BEGIN
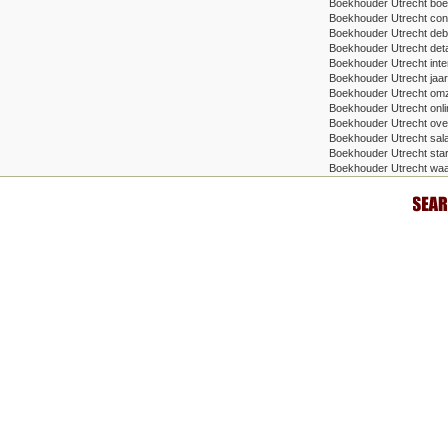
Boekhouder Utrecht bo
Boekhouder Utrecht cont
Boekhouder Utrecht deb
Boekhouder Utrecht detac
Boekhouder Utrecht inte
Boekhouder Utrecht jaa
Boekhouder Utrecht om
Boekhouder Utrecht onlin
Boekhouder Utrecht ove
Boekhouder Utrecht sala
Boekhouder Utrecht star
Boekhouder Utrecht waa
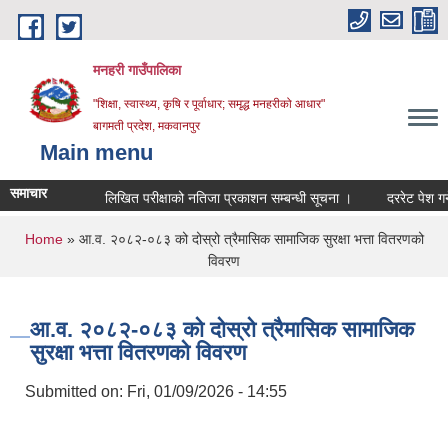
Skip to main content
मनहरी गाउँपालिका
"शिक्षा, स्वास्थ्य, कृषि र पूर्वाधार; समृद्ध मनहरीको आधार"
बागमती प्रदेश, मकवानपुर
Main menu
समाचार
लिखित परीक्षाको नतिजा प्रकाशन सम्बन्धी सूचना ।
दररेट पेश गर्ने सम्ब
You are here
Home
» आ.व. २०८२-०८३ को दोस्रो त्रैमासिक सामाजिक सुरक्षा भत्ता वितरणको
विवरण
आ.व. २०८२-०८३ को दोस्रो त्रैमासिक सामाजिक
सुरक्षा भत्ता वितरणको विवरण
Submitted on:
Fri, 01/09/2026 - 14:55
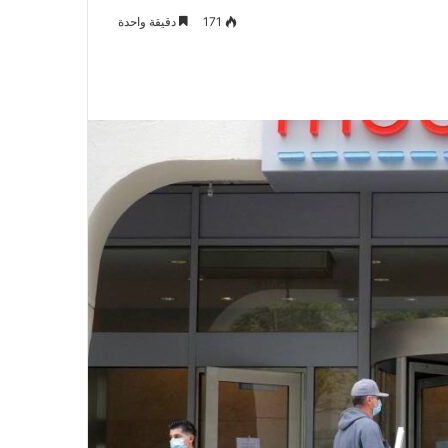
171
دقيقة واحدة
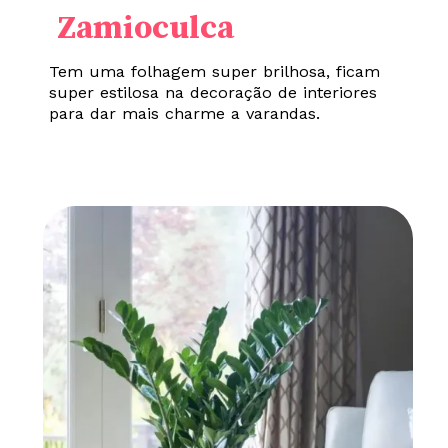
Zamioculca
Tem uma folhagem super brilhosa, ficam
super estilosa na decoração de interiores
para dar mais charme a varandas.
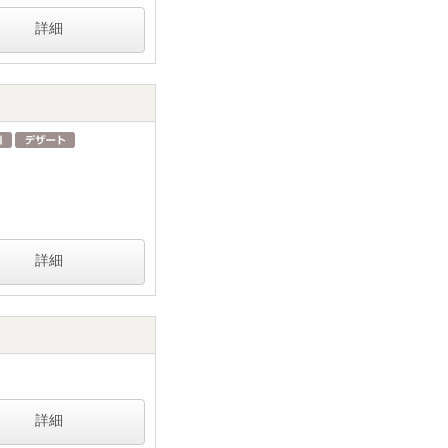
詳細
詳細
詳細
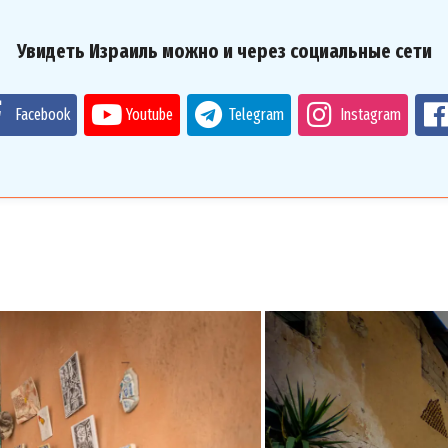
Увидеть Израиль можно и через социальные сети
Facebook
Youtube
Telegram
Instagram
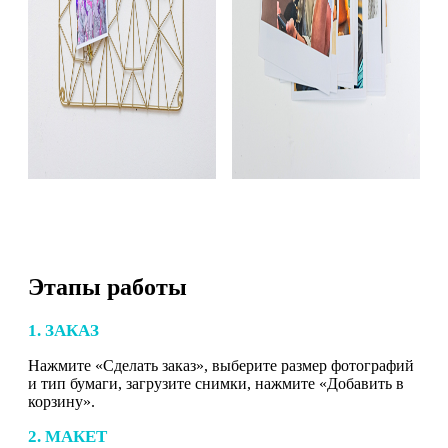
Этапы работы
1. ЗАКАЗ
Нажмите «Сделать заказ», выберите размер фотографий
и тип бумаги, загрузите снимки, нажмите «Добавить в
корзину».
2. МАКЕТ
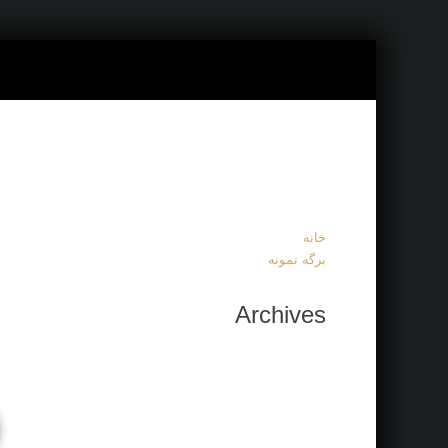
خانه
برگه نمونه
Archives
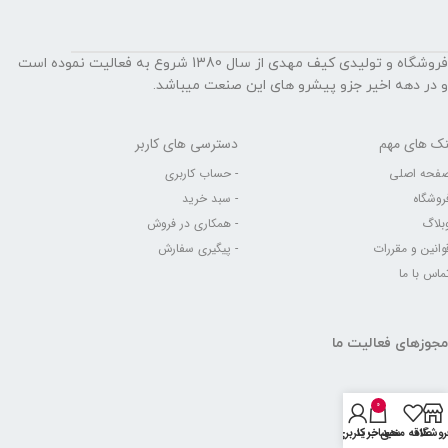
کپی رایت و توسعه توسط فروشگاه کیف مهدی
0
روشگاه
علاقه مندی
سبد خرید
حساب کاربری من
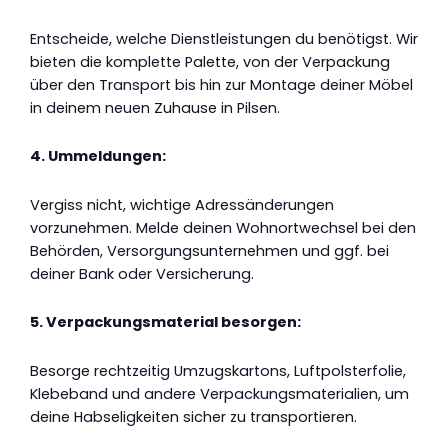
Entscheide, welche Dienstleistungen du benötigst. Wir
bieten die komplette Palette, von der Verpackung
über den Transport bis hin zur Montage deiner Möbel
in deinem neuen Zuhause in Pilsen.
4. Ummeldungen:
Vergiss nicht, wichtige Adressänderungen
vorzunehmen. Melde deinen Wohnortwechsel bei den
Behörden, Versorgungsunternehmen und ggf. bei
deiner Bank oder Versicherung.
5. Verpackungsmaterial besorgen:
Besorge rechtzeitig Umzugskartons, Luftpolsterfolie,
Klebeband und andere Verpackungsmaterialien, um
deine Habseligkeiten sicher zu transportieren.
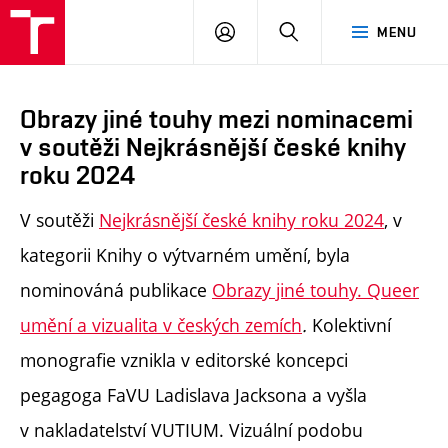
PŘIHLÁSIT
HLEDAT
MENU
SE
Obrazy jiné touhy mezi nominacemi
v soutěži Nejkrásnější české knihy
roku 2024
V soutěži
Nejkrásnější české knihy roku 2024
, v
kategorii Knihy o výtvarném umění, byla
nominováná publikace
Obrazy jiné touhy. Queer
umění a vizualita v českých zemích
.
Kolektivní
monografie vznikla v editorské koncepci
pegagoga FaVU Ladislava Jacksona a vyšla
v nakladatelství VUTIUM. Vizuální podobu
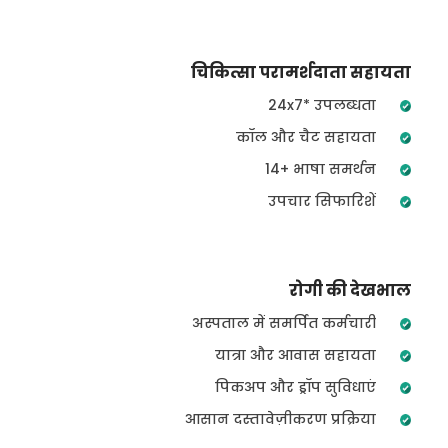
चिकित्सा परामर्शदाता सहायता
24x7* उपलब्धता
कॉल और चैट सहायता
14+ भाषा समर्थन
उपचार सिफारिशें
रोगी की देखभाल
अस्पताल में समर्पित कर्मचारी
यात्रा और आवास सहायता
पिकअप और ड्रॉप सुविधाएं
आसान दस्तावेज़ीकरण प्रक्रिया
END
# EXERCISE OBJECTIVE
Pull out every line of the entries above that contains the string "deiner". The match is case-sensitive.

# ANSWER TO THIS EXERCISE
über den Transport bis hin zur Montage deiner Möbel
deiner Bank oder Versicherung.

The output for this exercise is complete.